I commend this debut to the House. Simon Woods’ Hansard is a sign of more to come

8.3front row score

The Lyttelton Theatre (National Theatre) isn’t a bad spot to stage your first play as a writer. Simon Woods has really landed on his feet here with his 80-minute one-act political comi-drama.

There are certainly more than a few clever, witty moments through the play, though I can’t help thinking that the Oxford graduate is something of a poor man’s Alan Ayckbourn at present.

The play, set in an expansive Cotswolds house, with a garden (off-stage) blighted by foxes, carries the audience through a morning with Diana and Robin Hesketh (Lindsay Duncan and Alex Jennings).

The Heskeths have been married thirty years – he’s a Conservative MP, whilst she presents herself as resolutely Left.

The comic spite in their political disagreements in the first half of this play were too big a challenge for me to believe in their marriage. They were a marriage of convenience – a writer’s convenience – and not, for me, grounded in reality.

However, there was a real and gritty element to this story. It took an hour or so to discover it, but the clincher at the end is really very arresting.

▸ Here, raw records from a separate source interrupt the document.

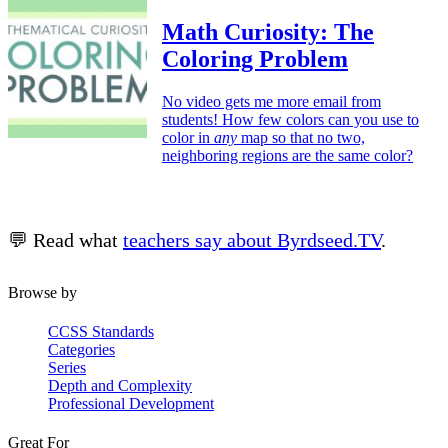
Math Curiosity: The
Coloring Problem
No video gets me more email from
students! How few colors can you use to
color in
any
map so that no two,
neighboring regions are the same color?
💬 Read what
teachers say about Byrdseed.TV
.
Browse by
CCSS Standards
Categories
Series
Depth and Complexity
Professional Development
Great For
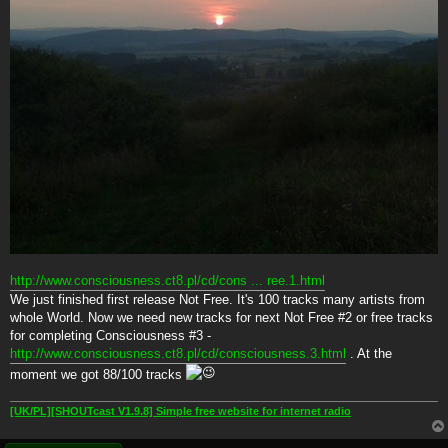
http://www.consciousness.ct8.pl/cd/cons ... ree.1.html
We just finished first release Not Free. It's 100 tracks many artists from
whole World. Now we need new tracks for next Not Free #2 or free tracks
for completing Consciousness #3 -
http://www.consciousness.ct8.pl/cd/consciousness.3.html
. At the
moment we got 88/100 tracks
[UK/PL][SHOUTcast V1.9.8] Simple free website for internet radio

I would have liked to delve more into the couple’s painful history a little earlier in the play, which might have helped ground some of the throwaway, witty to-and-fros.

Simon Godwin’s stage directions work well on the wide Lyttelton stage. Constant movement, sometimes focused, sometimes aimless, mimiced real life expertly.

But it was mimicry.

The play was an open manifesto. It was not suggestive, but instructive. It was not subtle, but a poster for the political movement of gay rights and the internal struggles of the Conservative Party to get there.

A word, as always, about the set: designed by Hildegard Bechtler the set struck me as almost cinematic in its proportions. Wide – 16:9 wide. And deep too – there was a real depth to the stage, with rooms leading into rooms into rooms.

I liked the open but clear separation between the front rooms, allowing the actors to partake in a wide dance, engaging with each other as if joined by a elastic bungee cord, but never close enough to touch.

Hildegard should have a stern word with Jackie Shemesh (Lighting Designer) about the “sunlight” streaming in from the Stage Left windows. About as believable as the longevity of the protagonists’ marriage.

The World Premiere of Hansard opened at the Lyttelton Theatre (National Theatre) on 3 September 2019 and closes on 25 November 2019.